I hope this helps...if not check out car-port and then claying in the details details details section.

Preachers Sheets
02-05-2002, 12:54 PM
Yea, I know if you remove a good amount of the clearcoat you can get your color back.



In the pics fourm, there was a red ford explorer that looked rusty redish brown. After some polish he got it back to a nice dark orange red, sure it`s not perfect but the cost of a new paint job compared to the price of some polish and your time really outweights itself.



You really really should take some before and after pics....

DETAILKING
02-05-2002, 12:58 PM
Clay will pull the contaminants out of your paint better than any polish will.

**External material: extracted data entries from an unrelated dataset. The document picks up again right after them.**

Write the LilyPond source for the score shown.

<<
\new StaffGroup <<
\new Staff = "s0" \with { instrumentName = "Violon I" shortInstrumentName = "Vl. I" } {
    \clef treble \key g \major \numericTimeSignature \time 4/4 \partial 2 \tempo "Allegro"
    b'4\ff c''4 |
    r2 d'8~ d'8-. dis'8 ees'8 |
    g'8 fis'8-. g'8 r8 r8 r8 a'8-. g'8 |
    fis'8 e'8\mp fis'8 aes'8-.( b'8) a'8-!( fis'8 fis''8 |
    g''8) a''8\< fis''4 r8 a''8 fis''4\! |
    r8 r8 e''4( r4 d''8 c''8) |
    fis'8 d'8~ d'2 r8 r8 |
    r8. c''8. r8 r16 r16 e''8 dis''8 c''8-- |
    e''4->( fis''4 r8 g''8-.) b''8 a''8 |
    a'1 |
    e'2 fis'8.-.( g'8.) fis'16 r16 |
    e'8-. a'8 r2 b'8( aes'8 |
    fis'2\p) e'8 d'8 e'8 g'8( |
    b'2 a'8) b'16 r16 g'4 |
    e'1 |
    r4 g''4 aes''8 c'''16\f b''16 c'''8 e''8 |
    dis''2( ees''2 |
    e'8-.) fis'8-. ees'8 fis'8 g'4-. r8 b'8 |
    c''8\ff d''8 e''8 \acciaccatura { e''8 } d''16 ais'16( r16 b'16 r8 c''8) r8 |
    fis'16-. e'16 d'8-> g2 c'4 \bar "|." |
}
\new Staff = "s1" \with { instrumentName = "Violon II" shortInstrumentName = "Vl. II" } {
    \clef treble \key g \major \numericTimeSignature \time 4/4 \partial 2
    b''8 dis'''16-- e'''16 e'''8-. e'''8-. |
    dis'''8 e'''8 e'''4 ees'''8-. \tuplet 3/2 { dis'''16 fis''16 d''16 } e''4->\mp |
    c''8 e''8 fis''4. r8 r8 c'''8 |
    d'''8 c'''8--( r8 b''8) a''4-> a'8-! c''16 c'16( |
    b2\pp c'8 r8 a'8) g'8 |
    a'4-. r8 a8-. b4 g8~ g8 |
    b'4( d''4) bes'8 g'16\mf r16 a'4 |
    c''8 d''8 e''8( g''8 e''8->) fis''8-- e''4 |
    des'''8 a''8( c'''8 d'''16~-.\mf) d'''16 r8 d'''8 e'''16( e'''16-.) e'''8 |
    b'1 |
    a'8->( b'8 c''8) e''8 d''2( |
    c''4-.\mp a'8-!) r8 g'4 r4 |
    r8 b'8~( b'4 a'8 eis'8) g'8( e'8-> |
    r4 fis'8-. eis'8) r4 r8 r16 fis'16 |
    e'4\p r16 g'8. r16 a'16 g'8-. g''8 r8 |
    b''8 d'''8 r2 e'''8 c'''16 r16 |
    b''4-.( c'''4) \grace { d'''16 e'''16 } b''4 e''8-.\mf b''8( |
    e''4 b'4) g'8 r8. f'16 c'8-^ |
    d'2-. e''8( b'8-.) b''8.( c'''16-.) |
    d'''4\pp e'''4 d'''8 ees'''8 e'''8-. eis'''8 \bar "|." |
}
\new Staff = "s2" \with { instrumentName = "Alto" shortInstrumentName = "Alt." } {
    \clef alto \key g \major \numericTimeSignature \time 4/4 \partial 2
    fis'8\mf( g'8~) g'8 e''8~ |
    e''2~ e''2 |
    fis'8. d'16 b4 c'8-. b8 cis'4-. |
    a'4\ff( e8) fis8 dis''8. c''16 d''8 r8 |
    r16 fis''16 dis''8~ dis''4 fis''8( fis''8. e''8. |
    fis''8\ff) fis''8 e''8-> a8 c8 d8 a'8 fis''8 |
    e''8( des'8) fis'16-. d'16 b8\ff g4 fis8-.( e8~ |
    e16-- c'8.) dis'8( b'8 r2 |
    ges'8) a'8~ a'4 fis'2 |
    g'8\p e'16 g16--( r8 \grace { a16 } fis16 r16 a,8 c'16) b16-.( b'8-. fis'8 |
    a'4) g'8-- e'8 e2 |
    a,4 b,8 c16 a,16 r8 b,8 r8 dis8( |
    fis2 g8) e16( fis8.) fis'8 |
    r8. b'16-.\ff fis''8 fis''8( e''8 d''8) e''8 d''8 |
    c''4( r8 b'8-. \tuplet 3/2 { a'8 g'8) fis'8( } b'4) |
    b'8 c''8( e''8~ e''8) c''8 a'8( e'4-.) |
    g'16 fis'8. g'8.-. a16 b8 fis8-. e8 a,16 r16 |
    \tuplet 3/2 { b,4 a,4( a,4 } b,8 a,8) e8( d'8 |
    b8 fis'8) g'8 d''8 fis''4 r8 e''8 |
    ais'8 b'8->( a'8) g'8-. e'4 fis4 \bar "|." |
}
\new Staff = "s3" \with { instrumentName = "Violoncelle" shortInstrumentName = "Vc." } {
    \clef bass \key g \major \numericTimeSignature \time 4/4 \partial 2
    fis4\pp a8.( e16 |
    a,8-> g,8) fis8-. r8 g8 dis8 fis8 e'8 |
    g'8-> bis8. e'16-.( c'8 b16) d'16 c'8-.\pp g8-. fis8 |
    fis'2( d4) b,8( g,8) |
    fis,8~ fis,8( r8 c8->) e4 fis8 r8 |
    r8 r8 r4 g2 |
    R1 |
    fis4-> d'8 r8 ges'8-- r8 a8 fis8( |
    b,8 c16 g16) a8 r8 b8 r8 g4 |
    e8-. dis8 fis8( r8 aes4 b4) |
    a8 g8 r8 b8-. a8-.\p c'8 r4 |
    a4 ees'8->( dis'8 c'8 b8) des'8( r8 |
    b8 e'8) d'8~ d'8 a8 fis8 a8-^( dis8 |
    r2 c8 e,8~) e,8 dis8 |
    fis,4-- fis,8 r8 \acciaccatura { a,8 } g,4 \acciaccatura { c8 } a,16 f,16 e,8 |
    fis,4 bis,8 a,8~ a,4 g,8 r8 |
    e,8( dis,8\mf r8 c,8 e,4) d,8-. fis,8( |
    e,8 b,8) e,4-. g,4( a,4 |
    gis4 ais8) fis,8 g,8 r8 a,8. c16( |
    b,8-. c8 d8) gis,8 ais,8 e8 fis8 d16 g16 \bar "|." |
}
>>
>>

When you have a splinter you don`t go rubbing it with sandpaper do you? that would basically just level out your skin (clearcoat) and the splinter some, but not remove it or "pull" it out.



I would get some clay. You can get a mothers, zaino, or clay magic bar for less than 20 bucks. Also, I would not be using abrasives on new paint unless I really needed too. After claying, evaluate the paint. Do you new painted panels have swirls in them? If so, use the SMR with the PC. If there is no visible marring left, I would skip AIO (as another coating of abrasives in overkill) and go right to SG. Wash the car first before applying the SG.



Hope this makes sense and helps.....

mooredriven
02-05-2002, 01:01 PM
yeah i hate to use any abrasives on the fresh paint as well, but those jokers swirlmarked their own paint. I`d take it back to them, but it seems like asking for more problems. :(



i think I will go the claybar route since i did see it cheap at walmart, and be done with it. Hopefully I`ll be able to get the car back to my standards, since apparently the bodyshop had low standards for detailing after paint. Funnily enough, they did a tremendous job painting the car, it`s just what they did to it afterward that irks me. :D

Chuckmotor
02-05-2002, 01:02 PM
I wish I had taken some before/after pics the first time I used FI-II. There was a difference, and even more of one after the second time I used FI-II. It didn`t do much for my swirls, for some reason (but Meg`s #9 SR 2.0 did the trick after the FI-II), but I can tell that the FI-II truely did bring back some blackness. Black is such a hard color to deal with, especially if it has 9 years of oxidation (the previous owners obviously never so much as waxed it. Who knows how often they washed it, and how they washed it!:eek: ).



Anyway, back to the thread, I agree with Guess My Name. Check and see if you need the clay, using the baggie test. Obviously, if you don`t need it, you can skip that step. But if it feels bumpy, I reccomend doing the clay, though you can probably skip it if you REALLY REALLY don`t want to do it!!

Preachers Sheets
02-05-2002, 01:02 PM
When All In One is used I notice a big difference, something you can physically see. I would never use the Glaze without using the All In One, but that has me wondering, if I used the clay would I need the All In One.......

Chuckmotor
02-05-2002, 01:05 PM
I would say yes, joed. Clay and AIO do different things. Like Guess My Name said, clay pulls out particles. AIO cleans, polishes, and protects, but doesn`t actually pull out any particles. But if the car is brand new and prepped already, then the AIO is not needed.